-- Start of Text extract --
Our son was born a little over a year ago now. He’s pretty awesome :D Overall, he’s been a fairly easy baby, which is great for me as a new parent, though he’s being a minor terror lately! He’s strong-willed, determined, and has clear opinions on what he wants. I like that. I hope we can raise him to be thoughtful and considerate.

A picture from when he was only a few months old

Approach

I want to be a good parent. I said before that when we’d have children, I’d try to be honest and up-front about my crossdressing. This remains the plan. Children are like sponges, and they’ll soak up your feelings. If you’re open and honest as a parent, they’ll be open and honest too. If you’re secretive and feel shameful about things, they’ll pick up on that and be secretive and be shameful as well. (Ok, these aren’t strictly facts, but come straight from an imaginary book titled “Liz’s Theory On Child-Rearing”. Seems like it makes sense, though). My dad was always pretty closed off, and that ended up being the general tone of our relationship. I don’t want that for my son.
-- End of Text extract --
_What you need to do_.
(1) Write out everything in the parenting post from "A picture from" down to "for my son.", word for word.
(2) According to the parenting post, how long ago was the son born?
-- Start of Dataset records --
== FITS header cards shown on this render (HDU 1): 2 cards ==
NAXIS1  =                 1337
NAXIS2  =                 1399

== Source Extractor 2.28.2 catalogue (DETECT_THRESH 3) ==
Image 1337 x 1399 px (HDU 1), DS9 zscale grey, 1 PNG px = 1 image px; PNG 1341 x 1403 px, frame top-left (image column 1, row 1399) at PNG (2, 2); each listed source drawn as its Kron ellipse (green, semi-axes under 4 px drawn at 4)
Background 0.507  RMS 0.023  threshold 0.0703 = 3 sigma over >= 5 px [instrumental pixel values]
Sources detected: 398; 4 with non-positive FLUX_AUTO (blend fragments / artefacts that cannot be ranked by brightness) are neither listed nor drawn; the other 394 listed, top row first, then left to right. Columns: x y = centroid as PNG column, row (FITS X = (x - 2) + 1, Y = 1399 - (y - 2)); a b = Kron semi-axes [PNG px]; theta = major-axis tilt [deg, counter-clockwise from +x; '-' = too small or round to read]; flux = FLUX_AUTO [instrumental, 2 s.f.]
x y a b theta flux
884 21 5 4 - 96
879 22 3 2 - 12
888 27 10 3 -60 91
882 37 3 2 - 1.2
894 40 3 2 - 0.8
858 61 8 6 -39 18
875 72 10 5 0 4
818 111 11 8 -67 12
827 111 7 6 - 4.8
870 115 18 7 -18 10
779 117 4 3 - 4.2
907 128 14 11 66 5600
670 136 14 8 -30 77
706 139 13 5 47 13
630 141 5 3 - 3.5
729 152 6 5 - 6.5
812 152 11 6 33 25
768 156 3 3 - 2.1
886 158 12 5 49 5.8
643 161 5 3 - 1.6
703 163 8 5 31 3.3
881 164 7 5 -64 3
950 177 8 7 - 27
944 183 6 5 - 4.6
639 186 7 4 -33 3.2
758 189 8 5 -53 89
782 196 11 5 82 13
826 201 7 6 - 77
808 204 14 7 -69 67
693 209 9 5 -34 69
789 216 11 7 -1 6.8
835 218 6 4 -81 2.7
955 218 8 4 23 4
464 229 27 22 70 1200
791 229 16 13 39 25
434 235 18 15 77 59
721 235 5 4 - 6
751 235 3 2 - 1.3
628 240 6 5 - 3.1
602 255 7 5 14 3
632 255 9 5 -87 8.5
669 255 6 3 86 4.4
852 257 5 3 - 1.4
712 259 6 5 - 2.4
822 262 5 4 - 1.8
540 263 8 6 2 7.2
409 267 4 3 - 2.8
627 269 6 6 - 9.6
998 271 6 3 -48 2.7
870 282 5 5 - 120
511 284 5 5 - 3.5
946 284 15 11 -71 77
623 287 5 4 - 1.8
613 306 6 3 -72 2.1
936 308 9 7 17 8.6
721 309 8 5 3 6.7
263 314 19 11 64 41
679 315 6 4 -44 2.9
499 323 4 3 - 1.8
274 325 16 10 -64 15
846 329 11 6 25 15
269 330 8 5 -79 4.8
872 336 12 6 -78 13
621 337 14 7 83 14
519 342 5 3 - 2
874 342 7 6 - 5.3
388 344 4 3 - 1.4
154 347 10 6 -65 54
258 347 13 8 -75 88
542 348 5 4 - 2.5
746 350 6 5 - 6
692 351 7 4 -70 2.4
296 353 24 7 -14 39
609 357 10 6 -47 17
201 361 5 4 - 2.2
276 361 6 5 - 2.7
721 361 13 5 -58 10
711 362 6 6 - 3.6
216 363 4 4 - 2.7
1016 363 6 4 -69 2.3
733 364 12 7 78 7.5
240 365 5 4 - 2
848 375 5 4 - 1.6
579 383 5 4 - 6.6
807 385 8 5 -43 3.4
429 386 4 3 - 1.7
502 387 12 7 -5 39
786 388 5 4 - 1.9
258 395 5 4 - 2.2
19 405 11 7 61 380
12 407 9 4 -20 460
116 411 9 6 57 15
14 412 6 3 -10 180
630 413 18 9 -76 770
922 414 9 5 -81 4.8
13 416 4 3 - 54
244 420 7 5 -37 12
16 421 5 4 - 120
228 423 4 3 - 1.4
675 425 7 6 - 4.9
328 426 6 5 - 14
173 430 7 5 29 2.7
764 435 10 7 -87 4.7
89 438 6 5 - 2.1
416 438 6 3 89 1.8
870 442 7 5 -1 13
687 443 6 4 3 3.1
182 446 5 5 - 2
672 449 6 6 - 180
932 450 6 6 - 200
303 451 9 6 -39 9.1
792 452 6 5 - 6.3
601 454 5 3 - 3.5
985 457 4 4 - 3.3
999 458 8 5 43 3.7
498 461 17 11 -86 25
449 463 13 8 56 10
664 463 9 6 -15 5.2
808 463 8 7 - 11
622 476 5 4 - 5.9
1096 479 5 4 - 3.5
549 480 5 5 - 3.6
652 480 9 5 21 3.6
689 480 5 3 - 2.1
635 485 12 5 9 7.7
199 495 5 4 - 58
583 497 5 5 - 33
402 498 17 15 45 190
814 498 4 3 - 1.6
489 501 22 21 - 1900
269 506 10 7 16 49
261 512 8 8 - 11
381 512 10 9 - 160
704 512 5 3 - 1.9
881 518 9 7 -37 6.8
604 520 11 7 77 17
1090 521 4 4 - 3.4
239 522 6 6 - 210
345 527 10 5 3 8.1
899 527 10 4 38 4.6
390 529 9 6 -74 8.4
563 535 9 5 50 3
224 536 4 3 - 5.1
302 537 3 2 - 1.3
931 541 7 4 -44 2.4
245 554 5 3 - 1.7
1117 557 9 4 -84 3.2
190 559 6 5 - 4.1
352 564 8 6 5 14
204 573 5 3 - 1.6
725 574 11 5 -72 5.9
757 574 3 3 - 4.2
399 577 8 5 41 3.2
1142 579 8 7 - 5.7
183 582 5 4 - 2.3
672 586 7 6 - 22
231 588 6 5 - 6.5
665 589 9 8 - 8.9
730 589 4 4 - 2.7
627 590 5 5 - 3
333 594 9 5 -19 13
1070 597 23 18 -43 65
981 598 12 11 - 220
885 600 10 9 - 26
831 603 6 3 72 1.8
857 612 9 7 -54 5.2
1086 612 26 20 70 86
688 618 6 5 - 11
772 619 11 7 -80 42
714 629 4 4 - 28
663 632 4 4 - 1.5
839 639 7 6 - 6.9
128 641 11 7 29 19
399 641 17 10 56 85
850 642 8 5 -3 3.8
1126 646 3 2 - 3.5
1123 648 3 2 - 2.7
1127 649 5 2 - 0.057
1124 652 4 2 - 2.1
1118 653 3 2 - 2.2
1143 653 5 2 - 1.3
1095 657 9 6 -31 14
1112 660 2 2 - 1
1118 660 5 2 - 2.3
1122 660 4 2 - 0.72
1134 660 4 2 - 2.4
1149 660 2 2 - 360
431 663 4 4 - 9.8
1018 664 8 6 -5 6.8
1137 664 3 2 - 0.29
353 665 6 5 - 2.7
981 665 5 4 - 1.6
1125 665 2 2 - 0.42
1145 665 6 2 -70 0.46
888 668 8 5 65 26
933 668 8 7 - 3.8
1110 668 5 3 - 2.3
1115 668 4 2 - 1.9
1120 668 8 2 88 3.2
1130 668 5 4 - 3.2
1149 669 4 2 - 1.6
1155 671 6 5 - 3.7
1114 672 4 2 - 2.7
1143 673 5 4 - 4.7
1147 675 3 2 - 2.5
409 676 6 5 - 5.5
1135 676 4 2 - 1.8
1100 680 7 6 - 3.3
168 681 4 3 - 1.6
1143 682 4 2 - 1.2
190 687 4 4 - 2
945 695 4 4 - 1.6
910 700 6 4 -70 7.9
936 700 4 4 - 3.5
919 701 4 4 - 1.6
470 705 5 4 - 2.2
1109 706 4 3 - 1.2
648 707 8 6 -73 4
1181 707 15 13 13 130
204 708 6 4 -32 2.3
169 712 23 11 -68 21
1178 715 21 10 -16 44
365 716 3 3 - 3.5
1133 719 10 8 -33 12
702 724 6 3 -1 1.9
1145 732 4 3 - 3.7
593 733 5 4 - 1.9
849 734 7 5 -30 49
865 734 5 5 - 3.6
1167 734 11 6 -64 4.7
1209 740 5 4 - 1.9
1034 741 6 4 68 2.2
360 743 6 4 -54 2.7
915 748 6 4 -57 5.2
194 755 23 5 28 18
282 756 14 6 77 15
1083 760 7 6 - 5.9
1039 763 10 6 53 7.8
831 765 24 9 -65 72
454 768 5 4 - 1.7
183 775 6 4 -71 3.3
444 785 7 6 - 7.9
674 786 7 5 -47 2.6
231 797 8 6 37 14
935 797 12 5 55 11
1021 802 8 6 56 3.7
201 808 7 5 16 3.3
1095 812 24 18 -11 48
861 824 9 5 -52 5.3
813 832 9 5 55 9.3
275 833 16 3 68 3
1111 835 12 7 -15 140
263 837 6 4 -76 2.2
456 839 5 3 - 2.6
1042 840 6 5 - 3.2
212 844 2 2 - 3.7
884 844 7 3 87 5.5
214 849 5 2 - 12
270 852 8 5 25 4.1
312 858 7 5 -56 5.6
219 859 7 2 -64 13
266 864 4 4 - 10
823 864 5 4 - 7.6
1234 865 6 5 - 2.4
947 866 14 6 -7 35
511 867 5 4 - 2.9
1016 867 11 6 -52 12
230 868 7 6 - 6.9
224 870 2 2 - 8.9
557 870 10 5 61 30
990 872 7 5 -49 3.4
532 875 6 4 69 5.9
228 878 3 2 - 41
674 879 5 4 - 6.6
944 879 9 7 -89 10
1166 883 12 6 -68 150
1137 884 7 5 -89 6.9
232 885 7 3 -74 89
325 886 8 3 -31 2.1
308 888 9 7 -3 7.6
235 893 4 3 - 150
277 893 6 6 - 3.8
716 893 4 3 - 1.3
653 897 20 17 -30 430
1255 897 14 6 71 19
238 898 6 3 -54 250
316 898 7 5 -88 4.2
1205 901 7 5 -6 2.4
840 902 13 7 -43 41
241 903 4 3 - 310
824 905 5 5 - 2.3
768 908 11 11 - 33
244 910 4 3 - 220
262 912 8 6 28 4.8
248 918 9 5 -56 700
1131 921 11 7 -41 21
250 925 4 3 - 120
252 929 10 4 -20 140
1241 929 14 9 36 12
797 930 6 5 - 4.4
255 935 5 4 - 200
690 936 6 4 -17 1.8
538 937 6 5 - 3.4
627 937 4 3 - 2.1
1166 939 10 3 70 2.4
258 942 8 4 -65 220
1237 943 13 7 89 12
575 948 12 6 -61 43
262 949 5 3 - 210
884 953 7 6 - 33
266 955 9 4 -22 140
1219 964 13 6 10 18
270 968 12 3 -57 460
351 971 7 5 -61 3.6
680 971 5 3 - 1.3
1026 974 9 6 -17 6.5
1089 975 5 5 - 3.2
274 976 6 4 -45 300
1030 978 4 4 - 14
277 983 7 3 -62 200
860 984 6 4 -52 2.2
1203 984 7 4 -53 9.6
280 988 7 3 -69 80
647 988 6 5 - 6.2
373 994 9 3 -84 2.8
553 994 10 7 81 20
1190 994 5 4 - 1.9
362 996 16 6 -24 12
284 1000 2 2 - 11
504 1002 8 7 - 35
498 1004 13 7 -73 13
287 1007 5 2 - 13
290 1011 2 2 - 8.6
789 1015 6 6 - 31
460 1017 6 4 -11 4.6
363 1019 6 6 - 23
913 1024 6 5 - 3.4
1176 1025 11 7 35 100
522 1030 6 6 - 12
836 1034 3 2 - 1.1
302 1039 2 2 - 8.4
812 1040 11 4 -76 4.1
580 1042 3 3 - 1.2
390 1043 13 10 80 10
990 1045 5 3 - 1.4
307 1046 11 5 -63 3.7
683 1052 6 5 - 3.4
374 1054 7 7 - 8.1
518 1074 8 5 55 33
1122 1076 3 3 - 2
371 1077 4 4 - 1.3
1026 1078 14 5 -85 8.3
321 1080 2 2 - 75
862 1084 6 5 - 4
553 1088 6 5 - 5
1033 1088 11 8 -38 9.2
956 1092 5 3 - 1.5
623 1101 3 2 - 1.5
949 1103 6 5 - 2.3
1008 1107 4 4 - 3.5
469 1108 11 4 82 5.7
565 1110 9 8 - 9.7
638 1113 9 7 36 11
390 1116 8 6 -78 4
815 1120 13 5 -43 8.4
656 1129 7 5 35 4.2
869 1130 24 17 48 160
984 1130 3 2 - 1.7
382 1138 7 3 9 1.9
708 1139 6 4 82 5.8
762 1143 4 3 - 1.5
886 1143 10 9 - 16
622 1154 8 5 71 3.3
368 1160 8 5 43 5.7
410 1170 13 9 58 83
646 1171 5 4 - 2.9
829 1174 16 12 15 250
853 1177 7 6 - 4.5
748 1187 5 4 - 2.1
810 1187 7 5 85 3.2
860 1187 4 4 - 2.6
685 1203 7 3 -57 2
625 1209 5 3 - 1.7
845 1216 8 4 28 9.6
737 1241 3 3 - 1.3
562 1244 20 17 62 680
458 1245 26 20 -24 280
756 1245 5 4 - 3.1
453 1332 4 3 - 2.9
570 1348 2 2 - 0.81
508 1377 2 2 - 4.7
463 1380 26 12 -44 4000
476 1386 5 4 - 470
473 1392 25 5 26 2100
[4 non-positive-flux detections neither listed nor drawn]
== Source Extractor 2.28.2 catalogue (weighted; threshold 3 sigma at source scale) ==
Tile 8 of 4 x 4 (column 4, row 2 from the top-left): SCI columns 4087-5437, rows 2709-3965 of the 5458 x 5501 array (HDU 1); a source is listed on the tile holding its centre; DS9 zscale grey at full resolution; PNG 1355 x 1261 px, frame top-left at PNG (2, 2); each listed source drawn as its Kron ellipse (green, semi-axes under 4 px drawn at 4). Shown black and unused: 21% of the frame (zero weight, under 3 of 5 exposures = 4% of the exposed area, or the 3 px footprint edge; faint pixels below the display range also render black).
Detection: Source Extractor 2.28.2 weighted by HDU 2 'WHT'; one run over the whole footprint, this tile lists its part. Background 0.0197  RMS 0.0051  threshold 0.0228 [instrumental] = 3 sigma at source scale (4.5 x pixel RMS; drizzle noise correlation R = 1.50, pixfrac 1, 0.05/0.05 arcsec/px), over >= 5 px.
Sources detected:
-- End of Dataset records --
_The answers_.
(1)
A picture from when he was only a few months old

Approach

I want to be a good parent. I said before that when we’d have children, I’d try to be honest and up-front about my crossdressing. This remains the plan. Children are like sponges, and they’ll soak up your feelings. If you’re open and honest as a parent, they’ll be open and honest too. If you’re secretive and feel shameful about things, they’ll pick up on that and be secretive and be shameful as well. (Ok, these aren’t strictly facts, but come straight from an imaginary book titled “Liz’s Theory On Child-Rearing”. Seems like it makes sense, though). My dad was always pretty closed off, and that ended up being the general tone of our relationship. I don’t want that for my son.

(2) A little over a year ago.